This project explores the Regulation of Professions in Canada from Confederation to the Present day. It examines which occupations have been regulated as professions, and how they have been regulated, across time and province in Canada. It further seeks to identify those factors that contributed to the regulation of some groups, and those that discouraged the regulation of others
Tracey Adams, Ph.D.
Sociology, Faculty of Social Science
The University of Western Ontario
This research examines why and how provincial governments regulate professional occupations and how government regulation of professions has changed over time. "Professions" are privileged occupations in our society, generally set apart from other occupations by their extensive knowledge and skill, their social prestige, and by government legislation that grants them rights and privileges in the performance of their work. Since Confederation (and indeed before) occupations have been lobbying governments for legislation to regulate them and grant them social privileges. However, over time, the nature of this legislation and of profession-state relations has changed. While historically, governments gave fairly sweeping professional powers to professions such as medicine, law, and dentistry, over the course of the past 140 years, they have been increasingly reluctant to do so. Indeed, more recent legislation, has tended to grant much more limited powers to a wider number of claimants. The changing nature of professional regulation and profession creation has not been fully explored in the scholarly literature on professions. While many historical and sociological studies have explored professional
development, they have tended to be limited, focussing on one occupation at a time, or on many occupations in a specific province and time period.
This project will expand on this previous research through an extensive study of professional regulation and professional development in Canada, between 1867 and the present day.
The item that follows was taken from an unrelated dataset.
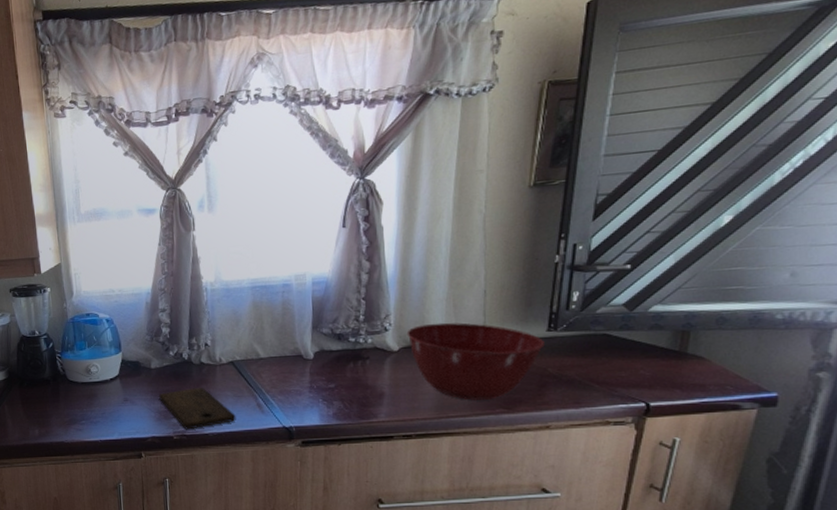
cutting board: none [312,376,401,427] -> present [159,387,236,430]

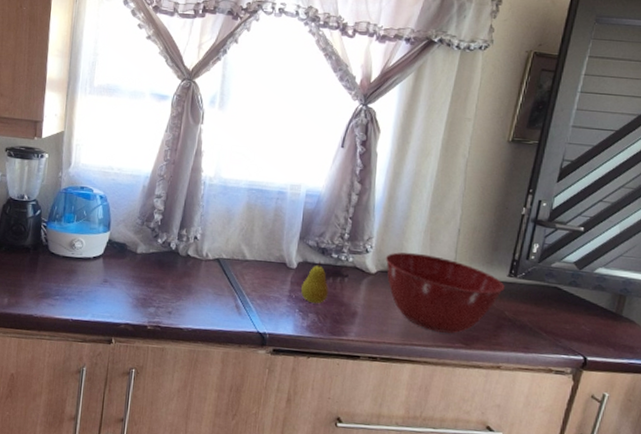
cutting board: present [159,387,236,430] -> none [140,279,213,321]
fruit: none [322,347,351,391] -> present [301,261,329,304]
Analysis will focus on why governments pass professional legislation, and whether their motives and the manner in which they do so has changed over time. The study will also explore why some occupational groups have been more successful in obtaining professional status than others. The
first phase of the study entails a review of professional legislation passed in several Canadian provinces since Confederation. The second phase entails a review of bills considered but not passed, legislative debates, professional histories, and other historical materials that provide context for legislative decisions. Using a variety of document,
archival, historical and interview research techniques, the professional development of these occupations, and their relationships with governments, will be traced over time. Close attention will be paid to the social context in which professional projects are undertaken.
Research into professional regulation in Canada, past and present, will add a great deal to our knowledge of a key institution in our society, professions, and our understanding of the processes through which these professions are made. A broad, national study of professional regulation in Canada is of social importance, as occupations continue to seek professional regulation, and established professions seek regulatory change; understanding the successes and failures of professional regulation will prove helpful to all groups involved in the regulatory process. The project also addresses questions that professionals and governments frequently grapple with: notably, why are some professions regulated, and who gains from that regulation? The public's growing concern and scepticism over professional powers and regulation also renders this research timely and topical. Moreover, the project promises to make an original contribution to Canadian scholarship on professions, and to advance the theoretical understanding of a phenomenon that is occurring in countries around the world.